Microsoft Speech Server 2004 provides a platform for customers and third-party vendors to develop and deploy speech-enabled applications on top of a Windows Server 2003 and ASP.NET Web infrastructure. These applications can take many forms, such as an interactive voice response (IVR) system that offloads common and low-value tasks, such as fetching the balance of a checking account over a telephone. But MSS 2004 and its associated software development kit go beyond IVR and also enable the development of "multimodal" applications that merge visual and audio elements--a class of mobile applications that really has yet to be exploited or explored, and which Microsoft chairman and chief software architect Bill Gates touched on in a recent speech and essay.
Microsoft redeveloped the ASR engine in MSS 2004 for R2, and the new engine delivers much better performance in identifying words, particularly when the server is programmed to identify a large set of words.

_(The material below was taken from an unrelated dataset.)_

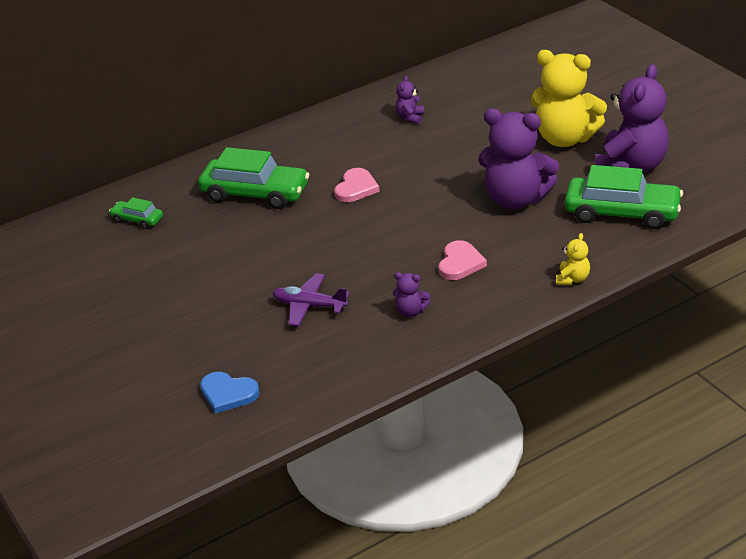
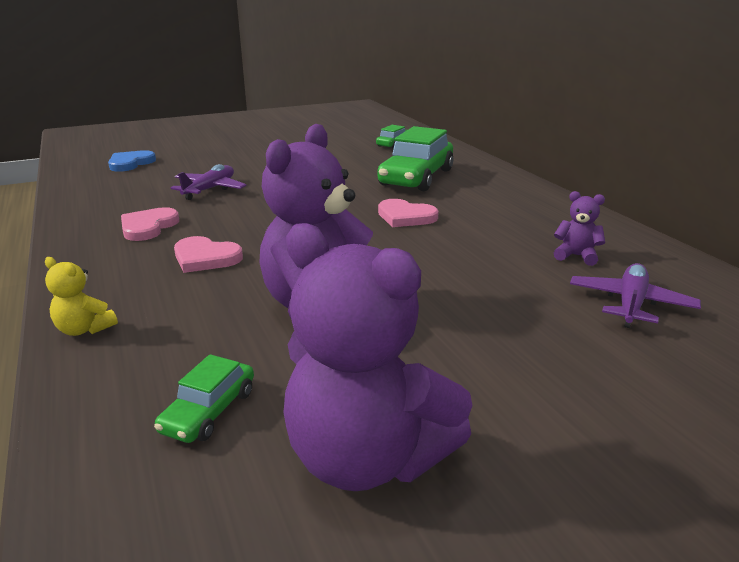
camera: 95 degrees right, 10 degrees down
purple teddy bear [393,272,430,317] -> pink heart [121,207,179,241]
yellow teddy bear [531,50,607,147] -> none
green car [565,165,683,229] -> green car [154,354,254,443], size x0.49
none -> purple plane [570,263,701,328]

Microsoft says the better ASR performance is a result of new grammar state caching optimization, process recycling optimization, decreased memory use, and a higher degree of speech recognition accuracy.
Microsoft's new ASR engine also supports U.S. Spanish and Canadian French, in addition to U.S. English. (In case you're wondering, U.S. Spanish is considered a "bilingual" form of Spanish that's spoken by people who are raised and educated in a predominantly non-Spanish speaking country, and it's distinct from the "monolingual" Spanish spoken in countries such as Spain and Mexico, according to Georgia State University.) The Speechify TTS also supports U.S. Spanish and Canadian French.
Microsoft OEMs its TTS engine from ScanSoft, whose popular Speechify software delivers voice inflection and generates remarkably natural sounding speech, both male and female, for various languages. You can sample the various voices, including "Javier," "Jill, "Felix," and "Kyoko," at this ScanSoft Web page.
The new "all-in-one server deployment" option with MSS 2004 means Enterprise Edition customers no longer are required to install the software on multiple, connected servers, an Enterprise Edition feature which must please Microsoft's larger customers that are trying to reign in their sprawling server farms. Microsoft still recommends a distributed deployment when connecting MSS 20004 R2 to more than 48 telephone ports for an IVR application, or up to 96 ports for a touch-tone application.
Pricing for MSS 2004 R2 Standard Edition, which runs on servers with up to 4 CPUs and supports up to 24 telephone ports, is unchanged and starts at $7,999 per CPU. The Enterprise Edition, which runs on servers with up to 8 CPUs and supports an unlimited number of ports, starts $17,999 per CPU. These are only suggested prices, as Microsoft's partners--companies like Gold Systems, Softel, and Intervoice, who build out-of-the-box applications based on the MSS 2004 R2 platform--may offer their own incentives.
Bill Gates last week touched on the problem of "information overload" and possible ways that technology like text-to-speech and speech-recognition can address it in an e-mail essay and a speech he gave at the Microsoft CEO Summit 2005 conference in Redmond, Washington. The title of both the essay and the speech were "The New World of Work."
"You should be able to listen to your e-mail, or read your voicemail," Gates wrote in his essay. "Project notifications, meetings, business applications, contacts, and schedules should be accessible within a single consistent view, whether you're at your desk, down the hall, on the road or working at home."